Water and electricity demand in Abu Dhabi is expected to rise seven to eight per cent a year over the next five years. Demand is growing quickly as the world's third-largest oil exporter builds infrastructure and industry to diversify away from dependence on petrodollars.
"We have started the process of prequalification and we are targeting sending the request for proposals early next month," said Abdulla Saif Al Nuaimi, director of privatisation at the Abu Dhabi Water and Electricity Authority (Adwea).
"We expect to finalise selection of the developer by November this year, [make the] financial close by April 2011 and commissioning in summer 2013," he said.

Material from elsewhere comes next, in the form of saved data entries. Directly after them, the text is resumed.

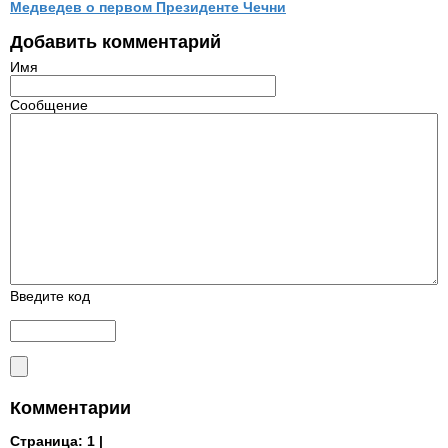
Медведев о первом Президенте Чечни
Добавить комментарий
Имя
Сообщение
Введите код
Комментарии
Страница:
1 |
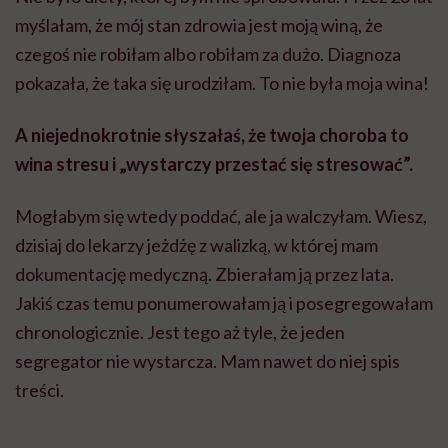
myślałam, że mój stan zdrowia jest moją winą, że
czegoś nie robiłam albo robiłam za dużo. Diagnoza
pokazała, że taka się urodziłam. To nie była moja wina!
A niejednokrotnie słyszałaś, że twoja choroba to
wina stresu i „wystarczy przestać się stresować”.
Mogłabym się wtedy poddać, ale ja walczyłam. Wiesz,
dzisiaj do lekarzy jeżdżę z walizką, w której mam
dokumentację medyczną. Zbierałam ją przez lata.
Jakiś czas temu ponumerowałam ją i posegregowałam
chronologicznie. Jest tego aż tyle, że jeden
segregator nie wystarcza. Mam nawet do niej spis
treści.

The Shuweihat 3 independent power project (IPP) will be the emirate's ninth power project under a privatisation plan launched in 1998, under which international developers take a stake in the project.
Under the IPP model, foreign investors operate the plant. The UAE has embarked upon a nuclear programme to try to meet spiralling electricity demand. In December, it awarded a deal worth up to $40bn, one of the largest ever awarded in the Middle East, to a South Korean consortium to build and operate four nuclear reactors in the Gulf country.
Abu Dhabi holds most of the UAE's crude reserves and oil revenues have helped it avoid the worst of the global economic slowdown, as well as the debt crisis that has hit neighbouring emirate Dubai.
Shuweihat 3 will be Abu Dhabi's first IPP.
The previous eight projects are all independent water and power projects (IWPPs). Adwea decided not to include water desalination at Shuweihat 3 to save on investment in water pipelines and for technological reasons, Nuaimi said.
The selected international developer would take a 40 per cent stake in the plant, with Adwea taking the remaining 60 per cent, he said. Financing would be a combination of debt and equity.
Companies such as General Electric, Mitsubishi, Suez Tractebel, Hyundai Heavy Industries and International Power have shown interest in power contracts.